That implies to me that yes, it really is saving time, especially in the
cold-cache case. But if you have to do any actual fill-in traversal, the
benefits get totally lost in the noise. _Especially_ in the cold-cache
case, because then we're faulting in the actual object data, etc.

By the way, one other thing I noticed is that having a fully-build
commit-graph also made a big difference (much bigger than this patch),
especially for the non-bitmapped commit. Which makes sense, since it is
saving us from loading commit objects from disk during fill-in
traversal.

So I dunno. There's absolutely savings for some cases, but I suspect in
practice it's not going to really be noticeable. Part of me says "well,
if it ever provides a benefit and there isn't a downside, why not?". So
just devil's advocating on downsides for a moment:

  - there's some extra complexity in the file format and code to read
    and write these (and still fall back to the old system when they're
    absent). I don't think it's a deal-breaker, as it's really not that
    complicated a feature.

  - we're using extra bytes on disk (and the associated cold block cache
    effects there). It's not very many bytes, though (I guess 20 for the
    hash, plus a few offset integers; if we wanted to really
    penny-pinch, we could probably store 32-bit pointers to the hashes
    in the associated .idx file, at the cost of an extra level of
    indirection while binary searching). But that is only for a few
    hundred commits that are bitmapped, not all of them. And it's
    balanced by not needing to allocate a similar in-memory lookup table
    in each command. So it's probably a net win.

> > I got an even more curious result when adding in "--not --all" (which
> > the connectivity check under discussion would do). There the improvement
> > from your patch should be even less, because we'd end up reading most of
> > the bitmaps anyway. But I got:
> 
> Interesting. Discussion about that series aside, I go from 28.6ms
> without reading the table to 35.1ms reading it, which is much better in
> absolute timings, but much worse relatively speaking.

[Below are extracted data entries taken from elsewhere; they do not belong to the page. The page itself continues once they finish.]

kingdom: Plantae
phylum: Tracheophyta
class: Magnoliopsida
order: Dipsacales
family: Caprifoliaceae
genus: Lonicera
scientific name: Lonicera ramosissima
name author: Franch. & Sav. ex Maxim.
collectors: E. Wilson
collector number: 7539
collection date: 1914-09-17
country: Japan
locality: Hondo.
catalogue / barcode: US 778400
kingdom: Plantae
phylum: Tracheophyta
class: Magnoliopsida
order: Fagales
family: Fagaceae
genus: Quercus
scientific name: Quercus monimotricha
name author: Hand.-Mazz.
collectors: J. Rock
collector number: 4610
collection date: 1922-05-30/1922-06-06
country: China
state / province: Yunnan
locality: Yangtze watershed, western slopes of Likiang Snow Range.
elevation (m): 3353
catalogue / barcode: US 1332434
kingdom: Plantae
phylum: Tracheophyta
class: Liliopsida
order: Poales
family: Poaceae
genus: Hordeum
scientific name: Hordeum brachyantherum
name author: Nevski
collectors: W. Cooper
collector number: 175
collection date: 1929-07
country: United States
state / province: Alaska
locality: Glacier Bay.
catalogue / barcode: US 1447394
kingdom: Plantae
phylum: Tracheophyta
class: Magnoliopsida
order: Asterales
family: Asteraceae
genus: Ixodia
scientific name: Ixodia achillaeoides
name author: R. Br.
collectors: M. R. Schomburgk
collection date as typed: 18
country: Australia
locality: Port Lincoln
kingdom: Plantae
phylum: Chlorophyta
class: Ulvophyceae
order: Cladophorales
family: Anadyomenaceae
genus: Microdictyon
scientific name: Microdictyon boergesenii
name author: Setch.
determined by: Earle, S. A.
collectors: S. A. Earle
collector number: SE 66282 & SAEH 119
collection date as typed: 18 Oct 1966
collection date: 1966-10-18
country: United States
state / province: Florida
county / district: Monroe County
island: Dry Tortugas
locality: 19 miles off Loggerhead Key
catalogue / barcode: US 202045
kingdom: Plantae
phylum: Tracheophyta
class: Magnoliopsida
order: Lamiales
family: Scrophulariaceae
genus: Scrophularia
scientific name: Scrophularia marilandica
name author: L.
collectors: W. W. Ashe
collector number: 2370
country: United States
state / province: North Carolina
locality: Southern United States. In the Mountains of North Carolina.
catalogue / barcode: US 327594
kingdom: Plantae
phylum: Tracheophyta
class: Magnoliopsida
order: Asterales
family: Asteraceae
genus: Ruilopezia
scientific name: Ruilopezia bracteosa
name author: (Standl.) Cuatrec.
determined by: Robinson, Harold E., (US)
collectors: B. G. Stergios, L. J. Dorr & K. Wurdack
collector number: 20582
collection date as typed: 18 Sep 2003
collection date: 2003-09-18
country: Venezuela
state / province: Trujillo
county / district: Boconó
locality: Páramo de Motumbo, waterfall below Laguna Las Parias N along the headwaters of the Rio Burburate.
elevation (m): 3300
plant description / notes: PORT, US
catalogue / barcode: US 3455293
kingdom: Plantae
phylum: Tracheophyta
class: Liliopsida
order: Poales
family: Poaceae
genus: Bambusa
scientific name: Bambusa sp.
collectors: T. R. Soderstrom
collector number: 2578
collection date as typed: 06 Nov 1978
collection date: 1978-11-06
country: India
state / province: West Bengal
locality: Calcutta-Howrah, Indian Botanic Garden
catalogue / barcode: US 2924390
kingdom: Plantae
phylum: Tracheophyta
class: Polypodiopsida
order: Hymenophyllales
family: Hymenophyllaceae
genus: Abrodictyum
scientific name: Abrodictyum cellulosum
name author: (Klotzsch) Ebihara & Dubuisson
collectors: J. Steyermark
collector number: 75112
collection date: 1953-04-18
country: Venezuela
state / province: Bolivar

I suspect that's mostly noise. With "--not --all" in a regular linux.git
repo, I don't find any statistical difference.

In a fake repo with one ref per commit, everything is even more lost in
the noise (because we spend like 2000ms loading up all the tip commits).
I suspect it's worse on a real repo with lots of refs (the "spiky
branches" thing I mentioned earlier in the thread), since there we'd
have to do even more fill-in traversal.

> I can't quite seem to make sense of the perf report on that command.
> Most of the time is spent faulting pages in, but most of the time
> measured in the "git" object is in ubc_check. I don't really know how to
> interpret that, but I'd be curious if you had any thoughts.

ubc_check() is basically "computing sha1" (we check the sha1 on every
object we call parse_object() for). I'd guess it's just time spent
loading the negative tips (commits if you don't have a commit graph,
plus tags to peel, though I guess we should be using the packed-refs
peel optimization here).

-Peff